Direção: Ridley Scott
Roteiro: Callie Khouri
Elenco principal: Thelma (Geena Davis), Louise (Susan Sarandon), Darryl (Christopher McDonald), Detetive Hal (Harvey Keitel), J.D. (Brad Pitt), Jimmy (Michael Madsen).
Road-movie com cara de manifesto feminista, "Thelma e Louise” de Ridley Scott é um filme cheio de vigor transgressivo e que se propõe, através do protagonismo de suas duas "heroínas", escancarar e denunciar o crescente desmando machista e seus valores tradicionalmente arraigados na vida social estadunidense. O tom um tanto despretensioso que Scott adota num primeiro momento, recorrendo a uma encenação mais leve e evocando a aventura de um simples retiro entre amigas, logo vai ficando para trás e assumindo um viés mais sombrio e até inesperado, a medida em que Thelma e Louise decidem enfrentar a opressão masculina, impondo-se aos seus desmandos e violências. O roteiro simples do filme (vencedor do Oscar de Melhor Roteiro Original em 1992), acompanha duas jovens mulheres que resolvem "pegar a estrada" para um fim de semana no campo, longe do cansativo trabalho e das preocupações domésticas. No entanto, uma série de situações imprevisíveis e inusitadas são desencadeadas, muitas delas provocadas por sujeitos imbecilizados, egoístas e violentos, fazendo-as lutar e resistir com os meios que dispõem. A trama de Callie Khouri além de se alimentar de uma série de embates mais ou menos inusitados que subvertem os planos e rumos das protagonistas, aposta no desenvolvimento gradativo das personagens vividas por Geena Dave e Susan Sarandon. É interessante como o texto de Khouri consegue tecer personalidades tão distintas, mas, complementares, conscientes e convictas da importância de seus pactos de lealdade e vínculos solidários, fruto, aliás, dessa identificação e cumplicidade feminina com os sofrimentos históricos de uma estrutura social machista. Não é atoa que o espectador também se compadece com a revolta da dupla, legitimando, inclusive, suas transgressões ilegais que acabam escalando de forma vertiginosa, convertendo-as, inevitavelmente, em criminosas foragidas. Da mesma forma, a trama sugere uma discreta concessão diante de todo esse contexto opressivo e arbitrário que as amigas enfrentam, uma vez que a figura mais lúcida e sensível do detetive Hal (Harvey Keitel) parece ser a única a se salvar em relação a praticamente todos os outros personagens masculinos da obra, como é o caso de Darryl (Christopher McDonald), o marido egocêntrico e idiota de Thelma ou J.D. (Brad Pitt), o caipira galante, desengonçado e desonesto.
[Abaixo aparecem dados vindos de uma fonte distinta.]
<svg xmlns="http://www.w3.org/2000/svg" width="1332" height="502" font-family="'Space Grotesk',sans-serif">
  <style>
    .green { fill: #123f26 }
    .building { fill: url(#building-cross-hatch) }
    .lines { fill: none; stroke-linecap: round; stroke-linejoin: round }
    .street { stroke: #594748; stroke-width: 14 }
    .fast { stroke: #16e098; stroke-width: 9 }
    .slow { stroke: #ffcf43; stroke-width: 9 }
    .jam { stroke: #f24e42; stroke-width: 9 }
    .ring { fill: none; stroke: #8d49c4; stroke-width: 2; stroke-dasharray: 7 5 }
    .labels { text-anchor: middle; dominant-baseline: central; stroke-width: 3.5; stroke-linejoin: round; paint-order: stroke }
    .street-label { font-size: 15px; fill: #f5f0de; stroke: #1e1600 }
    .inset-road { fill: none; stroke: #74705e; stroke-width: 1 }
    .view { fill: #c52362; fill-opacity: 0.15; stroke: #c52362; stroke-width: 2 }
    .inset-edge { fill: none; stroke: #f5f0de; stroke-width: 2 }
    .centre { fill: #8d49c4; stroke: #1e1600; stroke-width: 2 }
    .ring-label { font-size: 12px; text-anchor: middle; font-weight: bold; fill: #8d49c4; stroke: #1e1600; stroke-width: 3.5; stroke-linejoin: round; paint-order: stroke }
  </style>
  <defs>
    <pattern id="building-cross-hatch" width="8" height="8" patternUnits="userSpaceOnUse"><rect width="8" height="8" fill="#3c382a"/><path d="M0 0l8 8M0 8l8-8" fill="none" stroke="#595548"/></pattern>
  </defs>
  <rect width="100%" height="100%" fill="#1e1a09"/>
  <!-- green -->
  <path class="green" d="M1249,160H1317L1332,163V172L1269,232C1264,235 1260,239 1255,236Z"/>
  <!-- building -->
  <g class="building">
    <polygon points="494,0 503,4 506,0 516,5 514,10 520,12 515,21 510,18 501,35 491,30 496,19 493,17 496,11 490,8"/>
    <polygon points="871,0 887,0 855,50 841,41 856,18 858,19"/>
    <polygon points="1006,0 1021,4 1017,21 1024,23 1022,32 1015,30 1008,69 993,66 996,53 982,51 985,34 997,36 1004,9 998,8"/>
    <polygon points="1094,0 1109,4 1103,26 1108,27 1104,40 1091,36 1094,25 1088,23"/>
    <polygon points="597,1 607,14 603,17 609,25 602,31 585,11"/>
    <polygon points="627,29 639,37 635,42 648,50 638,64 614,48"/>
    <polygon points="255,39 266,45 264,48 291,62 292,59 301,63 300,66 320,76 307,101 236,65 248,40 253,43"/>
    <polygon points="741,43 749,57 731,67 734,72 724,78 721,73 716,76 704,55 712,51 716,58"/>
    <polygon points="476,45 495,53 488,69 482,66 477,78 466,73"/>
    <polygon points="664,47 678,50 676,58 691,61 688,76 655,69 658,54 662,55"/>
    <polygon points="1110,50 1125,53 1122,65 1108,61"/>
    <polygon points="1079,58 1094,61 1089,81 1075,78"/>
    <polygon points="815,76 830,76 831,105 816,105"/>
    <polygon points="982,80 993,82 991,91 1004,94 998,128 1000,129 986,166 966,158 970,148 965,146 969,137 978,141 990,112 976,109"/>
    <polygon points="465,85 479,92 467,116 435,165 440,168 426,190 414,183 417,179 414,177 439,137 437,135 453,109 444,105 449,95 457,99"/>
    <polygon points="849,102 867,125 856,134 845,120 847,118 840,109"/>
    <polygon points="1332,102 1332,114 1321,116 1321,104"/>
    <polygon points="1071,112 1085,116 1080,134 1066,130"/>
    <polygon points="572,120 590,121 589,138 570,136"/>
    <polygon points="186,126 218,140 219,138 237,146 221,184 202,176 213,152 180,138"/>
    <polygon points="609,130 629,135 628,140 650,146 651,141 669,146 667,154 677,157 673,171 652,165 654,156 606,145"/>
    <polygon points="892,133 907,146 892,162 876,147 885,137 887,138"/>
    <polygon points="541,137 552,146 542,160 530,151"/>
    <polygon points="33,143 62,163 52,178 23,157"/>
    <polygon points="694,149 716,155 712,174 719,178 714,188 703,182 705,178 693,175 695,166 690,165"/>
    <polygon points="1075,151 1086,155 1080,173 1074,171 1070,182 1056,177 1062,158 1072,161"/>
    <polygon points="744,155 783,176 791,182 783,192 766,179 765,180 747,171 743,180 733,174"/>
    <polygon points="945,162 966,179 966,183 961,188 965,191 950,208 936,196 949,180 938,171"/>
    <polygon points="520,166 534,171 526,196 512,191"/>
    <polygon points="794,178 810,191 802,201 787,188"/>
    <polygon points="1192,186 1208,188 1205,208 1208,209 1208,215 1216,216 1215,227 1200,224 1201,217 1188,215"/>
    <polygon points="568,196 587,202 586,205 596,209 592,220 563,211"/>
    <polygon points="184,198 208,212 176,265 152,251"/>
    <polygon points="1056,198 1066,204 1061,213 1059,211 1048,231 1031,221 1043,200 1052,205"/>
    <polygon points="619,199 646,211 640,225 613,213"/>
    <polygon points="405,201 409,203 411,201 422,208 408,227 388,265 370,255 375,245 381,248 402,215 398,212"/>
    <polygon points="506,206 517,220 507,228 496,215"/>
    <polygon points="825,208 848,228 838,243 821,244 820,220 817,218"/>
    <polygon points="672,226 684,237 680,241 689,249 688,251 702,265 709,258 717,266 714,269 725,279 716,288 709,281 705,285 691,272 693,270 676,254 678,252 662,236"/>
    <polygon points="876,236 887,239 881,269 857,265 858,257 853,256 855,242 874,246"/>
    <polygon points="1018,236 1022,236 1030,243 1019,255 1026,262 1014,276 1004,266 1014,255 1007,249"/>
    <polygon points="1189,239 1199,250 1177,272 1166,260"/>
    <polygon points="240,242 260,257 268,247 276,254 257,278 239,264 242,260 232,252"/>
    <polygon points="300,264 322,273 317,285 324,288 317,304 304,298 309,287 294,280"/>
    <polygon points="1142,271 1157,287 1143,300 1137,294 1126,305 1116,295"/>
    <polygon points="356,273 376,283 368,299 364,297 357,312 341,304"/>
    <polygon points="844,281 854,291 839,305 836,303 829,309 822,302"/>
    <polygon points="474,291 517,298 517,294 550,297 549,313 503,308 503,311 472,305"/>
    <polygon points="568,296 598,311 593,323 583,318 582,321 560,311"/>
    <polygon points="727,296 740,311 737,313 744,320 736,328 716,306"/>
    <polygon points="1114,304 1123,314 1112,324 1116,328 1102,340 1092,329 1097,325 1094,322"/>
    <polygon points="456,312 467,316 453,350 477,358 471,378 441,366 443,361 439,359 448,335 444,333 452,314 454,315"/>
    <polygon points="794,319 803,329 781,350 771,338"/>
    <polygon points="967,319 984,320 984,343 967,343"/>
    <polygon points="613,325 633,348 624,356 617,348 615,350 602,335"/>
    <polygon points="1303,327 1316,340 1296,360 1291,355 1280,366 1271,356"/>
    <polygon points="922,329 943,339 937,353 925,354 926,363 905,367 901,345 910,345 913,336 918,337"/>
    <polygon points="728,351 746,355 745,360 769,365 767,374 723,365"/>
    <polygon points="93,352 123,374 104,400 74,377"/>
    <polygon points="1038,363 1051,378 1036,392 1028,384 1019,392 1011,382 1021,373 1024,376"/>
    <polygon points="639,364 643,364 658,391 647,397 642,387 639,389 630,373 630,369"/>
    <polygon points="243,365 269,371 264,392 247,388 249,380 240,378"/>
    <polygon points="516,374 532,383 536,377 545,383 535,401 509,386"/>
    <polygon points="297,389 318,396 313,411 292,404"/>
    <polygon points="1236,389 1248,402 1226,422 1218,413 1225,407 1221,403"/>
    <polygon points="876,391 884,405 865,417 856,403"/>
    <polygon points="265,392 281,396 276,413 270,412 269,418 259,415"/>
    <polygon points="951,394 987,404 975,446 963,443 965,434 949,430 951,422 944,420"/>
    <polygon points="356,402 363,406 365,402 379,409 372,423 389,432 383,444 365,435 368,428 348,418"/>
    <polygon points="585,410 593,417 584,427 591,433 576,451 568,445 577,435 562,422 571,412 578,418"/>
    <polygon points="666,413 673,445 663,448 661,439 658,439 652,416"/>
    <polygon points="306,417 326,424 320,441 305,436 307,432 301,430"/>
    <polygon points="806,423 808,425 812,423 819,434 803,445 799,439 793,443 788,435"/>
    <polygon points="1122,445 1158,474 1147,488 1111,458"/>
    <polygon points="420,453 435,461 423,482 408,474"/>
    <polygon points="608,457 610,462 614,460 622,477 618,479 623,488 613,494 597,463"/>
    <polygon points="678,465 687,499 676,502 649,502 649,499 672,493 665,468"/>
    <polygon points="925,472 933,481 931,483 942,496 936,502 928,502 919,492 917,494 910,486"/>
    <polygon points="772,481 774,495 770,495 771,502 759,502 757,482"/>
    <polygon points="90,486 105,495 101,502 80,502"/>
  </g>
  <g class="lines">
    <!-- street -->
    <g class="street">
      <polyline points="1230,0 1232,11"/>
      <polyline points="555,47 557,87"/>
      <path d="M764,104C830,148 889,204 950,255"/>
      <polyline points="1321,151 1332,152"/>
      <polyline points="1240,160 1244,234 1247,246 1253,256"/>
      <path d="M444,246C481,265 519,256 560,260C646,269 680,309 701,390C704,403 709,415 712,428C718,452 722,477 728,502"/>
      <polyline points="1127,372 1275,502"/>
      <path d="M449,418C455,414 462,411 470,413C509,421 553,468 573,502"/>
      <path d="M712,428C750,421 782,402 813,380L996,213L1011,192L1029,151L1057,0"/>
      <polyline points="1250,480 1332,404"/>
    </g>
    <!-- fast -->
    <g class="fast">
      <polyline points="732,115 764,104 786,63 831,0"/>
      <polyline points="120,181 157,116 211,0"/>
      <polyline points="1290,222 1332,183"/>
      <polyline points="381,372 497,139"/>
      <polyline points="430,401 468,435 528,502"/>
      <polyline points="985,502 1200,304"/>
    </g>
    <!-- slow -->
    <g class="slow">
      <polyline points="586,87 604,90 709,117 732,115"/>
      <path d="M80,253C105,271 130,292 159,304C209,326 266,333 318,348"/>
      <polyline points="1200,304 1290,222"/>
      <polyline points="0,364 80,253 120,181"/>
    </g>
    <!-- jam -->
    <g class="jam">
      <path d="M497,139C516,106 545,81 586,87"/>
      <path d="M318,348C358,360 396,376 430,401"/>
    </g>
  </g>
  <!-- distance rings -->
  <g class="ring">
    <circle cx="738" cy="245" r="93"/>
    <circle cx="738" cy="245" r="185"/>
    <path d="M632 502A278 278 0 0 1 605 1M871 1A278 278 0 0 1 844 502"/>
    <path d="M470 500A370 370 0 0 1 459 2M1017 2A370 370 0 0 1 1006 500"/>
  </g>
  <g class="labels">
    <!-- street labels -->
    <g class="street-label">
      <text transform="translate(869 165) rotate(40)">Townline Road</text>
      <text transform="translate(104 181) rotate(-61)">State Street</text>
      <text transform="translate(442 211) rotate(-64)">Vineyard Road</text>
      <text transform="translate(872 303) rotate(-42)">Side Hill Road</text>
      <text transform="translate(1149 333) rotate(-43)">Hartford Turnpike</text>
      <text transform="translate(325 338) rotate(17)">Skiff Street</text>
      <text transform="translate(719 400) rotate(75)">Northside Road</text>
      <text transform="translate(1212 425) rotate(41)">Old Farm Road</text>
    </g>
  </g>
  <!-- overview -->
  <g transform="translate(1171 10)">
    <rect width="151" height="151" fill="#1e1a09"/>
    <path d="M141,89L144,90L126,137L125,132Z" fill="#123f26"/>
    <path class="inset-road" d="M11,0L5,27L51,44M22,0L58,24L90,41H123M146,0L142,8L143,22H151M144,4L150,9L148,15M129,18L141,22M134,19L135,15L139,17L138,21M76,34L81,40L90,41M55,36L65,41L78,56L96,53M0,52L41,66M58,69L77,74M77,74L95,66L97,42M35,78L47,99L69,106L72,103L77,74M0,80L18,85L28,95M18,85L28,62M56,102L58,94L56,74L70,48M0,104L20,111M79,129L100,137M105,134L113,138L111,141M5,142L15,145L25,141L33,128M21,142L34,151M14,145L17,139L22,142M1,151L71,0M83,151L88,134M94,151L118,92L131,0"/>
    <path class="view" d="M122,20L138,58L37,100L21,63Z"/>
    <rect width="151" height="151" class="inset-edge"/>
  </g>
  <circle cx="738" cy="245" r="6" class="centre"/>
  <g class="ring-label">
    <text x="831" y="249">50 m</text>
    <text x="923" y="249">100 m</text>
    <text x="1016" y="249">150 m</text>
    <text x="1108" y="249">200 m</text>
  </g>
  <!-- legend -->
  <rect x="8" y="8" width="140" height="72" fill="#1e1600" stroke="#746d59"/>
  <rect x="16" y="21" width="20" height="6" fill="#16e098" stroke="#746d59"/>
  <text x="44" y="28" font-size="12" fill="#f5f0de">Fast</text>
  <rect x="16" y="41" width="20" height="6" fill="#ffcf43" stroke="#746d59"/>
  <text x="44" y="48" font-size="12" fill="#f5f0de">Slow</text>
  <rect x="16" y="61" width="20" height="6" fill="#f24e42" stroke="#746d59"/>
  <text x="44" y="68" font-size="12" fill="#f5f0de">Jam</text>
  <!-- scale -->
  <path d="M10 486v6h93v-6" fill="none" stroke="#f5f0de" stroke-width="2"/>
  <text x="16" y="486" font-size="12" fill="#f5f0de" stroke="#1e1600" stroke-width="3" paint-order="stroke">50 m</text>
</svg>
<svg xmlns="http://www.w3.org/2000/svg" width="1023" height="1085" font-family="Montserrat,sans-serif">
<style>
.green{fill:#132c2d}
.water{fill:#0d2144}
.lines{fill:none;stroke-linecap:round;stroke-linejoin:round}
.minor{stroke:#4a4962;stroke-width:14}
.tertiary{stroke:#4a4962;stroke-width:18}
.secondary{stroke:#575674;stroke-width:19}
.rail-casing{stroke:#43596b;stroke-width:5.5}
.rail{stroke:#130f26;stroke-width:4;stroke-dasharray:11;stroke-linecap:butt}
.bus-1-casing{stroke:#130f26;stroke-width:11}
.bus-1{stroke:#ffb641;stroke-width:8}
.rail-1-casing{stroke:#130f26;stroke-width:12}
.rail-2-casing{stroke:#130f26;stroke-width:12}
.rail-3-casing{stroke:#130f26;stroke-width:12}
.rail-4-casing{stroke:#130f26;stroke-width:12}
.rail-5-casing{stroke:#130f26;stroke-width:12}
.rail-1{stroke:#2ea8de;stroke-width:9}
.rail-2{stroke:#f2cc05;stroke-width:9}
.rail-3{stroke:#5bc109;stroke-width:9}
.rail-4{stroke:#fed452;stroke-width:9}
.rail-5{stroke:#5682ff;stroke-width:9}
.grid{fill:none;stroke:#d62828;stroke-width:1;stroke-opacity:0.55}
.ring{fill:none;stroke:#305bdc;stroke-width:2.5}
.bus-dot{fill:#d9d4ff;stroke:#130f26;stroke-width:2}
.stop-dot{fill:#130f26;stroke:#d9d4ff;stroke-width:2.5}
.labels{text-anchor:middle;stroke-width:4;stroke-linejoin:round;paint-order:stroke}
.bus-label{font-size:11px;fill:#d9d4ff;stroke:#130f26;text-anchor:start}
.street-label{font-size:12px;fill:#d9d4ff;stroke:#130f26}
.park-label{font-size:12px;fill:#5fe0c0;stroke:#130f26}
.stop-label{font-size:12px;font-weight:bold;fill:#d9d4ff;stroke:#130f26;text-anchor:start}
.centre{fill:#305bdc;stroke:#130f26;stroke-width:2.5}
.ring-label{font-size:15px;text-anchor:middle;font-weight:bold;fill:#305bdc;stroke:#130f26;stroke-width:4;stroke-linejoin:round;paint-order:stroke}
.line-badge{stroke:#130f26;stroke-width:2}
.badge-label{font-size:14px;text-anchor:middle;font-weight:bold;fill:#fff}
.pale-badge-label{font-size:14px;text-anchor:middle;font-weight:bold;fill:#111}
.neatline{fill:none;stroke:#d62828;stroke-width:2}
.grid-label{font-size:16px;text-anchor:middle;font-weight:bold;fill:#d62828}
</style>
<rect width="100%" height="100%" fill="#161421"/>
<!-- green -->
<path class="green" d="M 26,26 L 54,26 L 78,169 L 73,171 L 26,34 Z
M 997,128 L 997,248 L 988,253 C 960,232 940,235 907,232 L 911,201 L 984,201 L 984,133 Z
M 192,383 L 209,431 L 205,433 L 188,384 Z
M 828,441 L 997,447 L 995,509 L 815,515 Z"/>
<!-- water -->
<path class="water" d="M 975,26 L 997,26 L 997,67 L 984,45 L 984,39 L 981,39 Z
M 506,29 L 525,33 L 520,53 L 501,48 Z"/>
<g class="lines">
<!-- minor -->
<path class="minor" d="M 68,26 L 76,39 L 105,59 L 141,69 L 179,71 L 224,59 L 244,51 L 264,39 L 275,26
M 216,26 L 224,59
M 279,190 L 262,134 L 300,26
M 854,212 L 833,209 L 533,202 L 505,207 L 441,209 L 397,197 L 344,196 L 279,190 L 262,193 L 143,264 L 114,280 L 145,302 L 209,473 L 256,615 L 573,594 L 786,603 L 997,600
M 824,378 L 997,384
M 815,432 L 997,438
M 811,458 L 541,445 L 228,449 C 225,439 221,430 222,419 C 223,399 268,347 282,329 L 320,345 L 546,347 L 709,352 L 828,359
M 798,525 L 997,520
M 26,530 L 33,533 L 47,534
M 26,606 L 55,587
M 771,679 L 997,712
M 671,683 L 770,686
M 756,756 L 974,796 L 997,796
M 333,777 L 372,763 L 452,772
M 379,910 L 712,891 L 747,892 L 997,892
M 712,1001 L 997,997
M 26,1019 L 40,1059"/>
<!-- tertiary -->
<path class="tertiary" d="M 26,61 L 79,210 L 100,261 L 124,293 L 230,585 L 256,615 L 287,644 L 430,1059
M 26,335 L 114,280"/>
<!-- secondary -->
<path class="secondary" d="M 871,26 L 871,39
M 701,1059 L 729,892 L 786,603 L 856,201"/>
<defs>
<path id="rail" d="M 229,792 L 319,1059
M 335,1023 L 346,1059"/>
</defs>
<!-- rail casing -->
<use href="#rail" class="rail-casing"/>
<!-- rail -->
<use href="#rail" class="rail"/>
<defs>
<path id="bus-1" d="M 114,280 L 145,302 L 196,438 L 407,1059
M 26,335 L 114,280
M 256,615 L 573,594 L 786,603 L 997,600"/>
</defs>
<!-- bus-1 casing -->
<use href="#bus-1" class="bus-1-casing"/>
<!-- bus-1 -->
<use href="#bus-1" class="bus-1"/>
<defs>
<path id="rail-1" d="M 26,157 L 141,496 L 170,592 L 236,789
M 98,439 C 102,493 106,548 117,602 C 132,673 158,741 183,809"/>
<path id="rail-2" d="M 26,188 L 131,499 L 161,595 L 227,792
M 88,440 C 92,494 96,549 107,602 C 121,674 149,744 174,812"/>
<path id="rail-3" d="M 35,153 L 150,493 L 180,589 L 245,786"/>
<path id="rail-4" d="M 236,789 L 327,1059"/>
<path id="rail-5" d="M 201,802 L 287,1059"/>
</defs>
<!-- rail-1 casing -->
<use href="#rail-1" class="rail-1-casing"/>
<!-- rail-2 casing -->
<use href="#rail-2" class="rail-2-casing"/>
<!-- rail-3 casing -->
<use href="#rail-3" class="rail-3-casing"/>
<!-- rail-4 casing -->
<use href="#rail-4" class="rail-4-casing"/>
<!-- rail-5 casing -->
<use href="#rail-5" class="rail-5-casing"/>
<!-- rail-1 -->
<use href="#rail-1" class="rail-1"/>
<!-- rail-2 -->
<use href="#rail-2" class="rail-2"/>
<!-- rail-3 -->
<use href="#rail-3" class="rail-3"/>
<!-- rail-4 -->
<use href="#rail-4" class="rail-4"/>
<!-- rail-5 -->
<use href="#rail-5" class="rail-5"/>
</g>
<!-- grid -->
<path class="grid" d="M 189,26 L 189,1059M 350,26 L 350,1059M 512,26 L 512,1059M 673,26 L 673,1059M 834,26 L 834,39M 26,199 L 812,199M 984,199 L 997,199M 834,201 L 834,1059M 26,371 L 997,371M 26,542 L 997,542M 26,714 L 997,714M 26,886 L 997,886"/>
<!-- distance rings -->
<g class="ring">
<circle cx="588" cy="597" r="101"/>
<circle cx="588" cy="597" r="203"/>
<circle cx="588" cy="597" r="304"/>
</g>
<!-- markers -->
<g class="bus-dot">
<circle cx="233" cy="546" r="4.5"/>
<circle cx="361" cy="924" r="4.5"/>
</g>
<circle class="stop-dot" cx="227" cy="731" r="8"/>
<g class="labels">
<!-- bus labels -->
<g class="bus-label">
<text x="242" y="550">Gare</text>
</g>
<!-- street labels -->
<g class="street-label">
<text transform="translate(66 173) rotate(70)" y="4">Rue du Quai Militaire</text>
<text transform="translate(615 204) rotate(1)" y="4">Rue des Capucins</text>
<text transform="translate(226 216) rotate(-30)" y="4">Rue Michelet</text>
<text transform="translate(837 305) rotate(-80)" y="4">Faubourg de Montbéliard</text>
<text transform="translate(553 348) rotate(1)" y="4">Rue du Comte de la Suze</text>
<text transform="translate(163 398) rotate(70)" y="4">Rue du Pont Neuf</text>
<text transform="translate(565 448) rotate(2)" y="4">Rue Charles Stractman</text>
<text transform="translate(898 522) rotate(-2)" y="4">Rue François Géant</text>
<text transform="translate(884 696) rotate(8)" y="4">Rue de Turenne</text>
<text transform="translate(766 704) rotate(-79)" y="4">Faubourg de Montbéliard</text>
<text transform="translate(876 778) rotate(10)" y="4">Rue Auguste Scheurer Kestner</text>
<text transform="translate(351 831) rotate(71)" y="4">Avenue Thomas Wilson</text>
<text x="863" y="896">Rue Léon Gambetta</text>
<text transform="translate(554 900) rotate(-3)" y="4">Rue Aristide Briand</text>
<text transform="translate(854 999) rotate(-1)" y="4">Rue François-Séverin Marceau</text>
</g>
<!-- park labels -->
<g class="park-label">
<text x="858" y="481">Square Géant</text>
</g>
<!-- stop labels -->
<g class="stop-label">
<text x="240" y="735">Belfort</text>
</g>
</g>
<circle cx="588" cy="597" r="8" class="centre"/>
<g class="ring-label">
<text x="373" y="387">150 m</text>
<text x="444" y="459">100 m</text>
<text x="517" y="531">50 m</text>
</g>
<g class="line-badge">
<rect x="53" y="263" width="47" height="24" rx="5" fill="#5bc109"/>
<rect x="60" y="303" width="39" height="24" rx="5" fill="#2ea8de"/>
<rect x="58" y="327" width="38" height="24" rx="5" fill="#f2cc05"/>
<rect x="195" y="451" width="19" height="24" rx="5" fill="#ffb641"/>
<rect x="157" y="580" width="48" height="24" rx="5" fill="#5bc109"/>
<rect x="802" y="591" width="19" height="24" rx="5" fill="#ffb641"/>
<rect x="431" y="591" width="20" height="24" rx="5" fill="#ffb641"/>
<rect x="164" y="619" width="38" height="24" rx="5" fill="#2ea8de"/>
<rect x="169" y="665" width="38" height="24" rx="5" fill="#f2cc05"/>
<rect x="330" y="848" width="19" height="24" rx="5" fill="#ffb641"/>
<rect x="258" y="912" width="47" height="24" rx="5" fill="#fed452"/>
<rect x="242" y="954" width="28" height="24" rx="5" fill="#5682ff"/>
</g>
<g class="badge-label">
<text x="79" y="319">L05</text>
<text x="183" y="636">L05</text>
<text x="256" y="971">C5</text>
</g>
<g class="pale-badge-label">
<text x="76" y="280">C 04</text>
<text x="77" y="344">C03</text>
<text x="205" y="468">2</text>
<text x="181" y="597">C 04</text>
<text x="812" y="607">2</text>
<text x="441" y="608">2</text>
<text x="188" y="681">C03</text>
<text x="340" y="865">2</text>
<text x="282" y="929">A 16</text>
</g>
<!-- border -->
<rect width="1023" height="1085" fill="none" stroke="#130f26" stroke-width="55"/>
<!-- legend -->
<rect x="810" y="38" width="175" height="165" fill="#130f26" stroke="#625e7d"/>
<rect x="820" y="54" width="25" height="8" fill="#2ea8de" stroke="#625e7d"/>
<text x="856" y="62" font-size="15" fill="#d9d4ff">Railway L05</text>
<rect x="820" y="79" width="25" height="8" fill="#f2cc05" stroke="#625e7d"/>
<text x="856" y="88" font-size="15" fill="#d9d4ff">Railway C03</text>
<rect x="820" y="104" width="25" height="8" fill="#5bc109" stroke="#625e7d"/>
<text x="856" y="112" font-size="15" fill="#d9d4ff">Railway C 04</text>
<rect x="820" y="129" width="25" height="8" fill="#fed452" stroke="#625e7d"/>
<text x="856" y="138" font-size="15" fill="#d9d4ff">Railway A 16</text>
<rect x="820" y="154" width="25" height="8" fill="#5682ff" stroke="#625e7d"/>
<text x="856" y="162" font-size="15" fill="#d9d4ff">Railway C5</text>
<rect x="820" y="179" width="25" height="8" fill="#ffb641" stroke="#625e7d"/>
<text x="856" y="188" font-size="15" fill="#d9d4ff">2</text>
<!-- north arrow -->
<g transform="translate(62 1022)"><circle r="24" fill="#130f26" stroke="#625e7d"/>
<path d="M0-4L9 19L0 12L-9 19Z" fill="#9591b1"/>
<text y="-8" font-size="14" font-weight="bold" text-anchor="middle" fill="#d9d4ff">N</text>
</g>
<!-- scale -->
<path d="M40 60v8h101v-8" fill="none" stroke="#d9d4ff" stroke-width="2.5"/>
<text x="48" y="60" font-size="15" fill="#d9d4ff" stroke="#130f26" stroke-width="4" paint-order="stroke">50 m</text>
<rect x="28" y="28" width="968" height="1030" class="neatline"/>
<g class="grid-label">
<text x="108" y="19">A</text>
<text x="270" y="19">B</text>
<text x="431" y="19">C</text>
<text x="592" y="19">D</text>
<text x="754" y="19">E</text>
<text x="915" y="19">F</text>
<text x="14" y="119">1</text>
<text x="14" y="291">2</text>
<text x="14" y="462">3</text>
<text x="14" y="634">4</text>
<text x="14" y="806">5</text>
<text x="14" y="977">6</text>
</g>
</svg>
A direção de Ridley Scott articula uma narrativa realista e perscrutadora, explorando os detalhes íntimos da relação entre as protagonistas, captando com naturalidade suas emoções e demonstrando um extinto apurado de concepção e ritmo entre as sequências e os atos, por meio de um ótimo senso de progressão e concatenação, resultado de uma montagem extremamente eficiente. Chama a atenção essa estética "road movie" que Scott insistentemente persegue captando as belas paisagens naturais, absorvendo a exuberância das inóspitas estradas cortadas pelo Ford Thunderbird azul e comunicando esse espírito de libertação e rebeldia das mulheres, cuja metamorfose, resultado de uma tomada de consciência e de uma postura firme de resistência ao longo da jornada, materializa-se, inclusive, pela mudança radical nos figurinos que vão abandonando estereótipos femininos mais tradicionais. A direção aproveita bem o talento, a espontaneidade e o entrosamento das performances de Geena Davis e Susan Sarandon para alcançar efeitos dramáticos intensos e memoráveis. Essa química perfeita entre as personagens funciona não apenas pelo impacto em cena das atrizes, mas sobretudo, por conta dessa ideia de complementação das características de personalidade que ambas apresentam, haja vista que uma Thelma mais ingênua, imatura e impulsiva acaba encontrando respaldo e vice-versa numa Louise mais madura, realista e cautelosa. "Thelma e Louise” de Ridley Scott é um conto de superação e de resistência às injustiças machistas, desejo de manifestação pura e espontânea da liberdade e autonomia, conquistadas com muita bravura, coragem e sacrifício. Àquela cena final do suicídio em que as protagonistas se lançam de carro precipício abaixo, sustenta, ao meu ver, a ideia de um salto rumo à glória, encerrando uma espécie de "apoteose do empoderamento feminino" ao fim da jornada.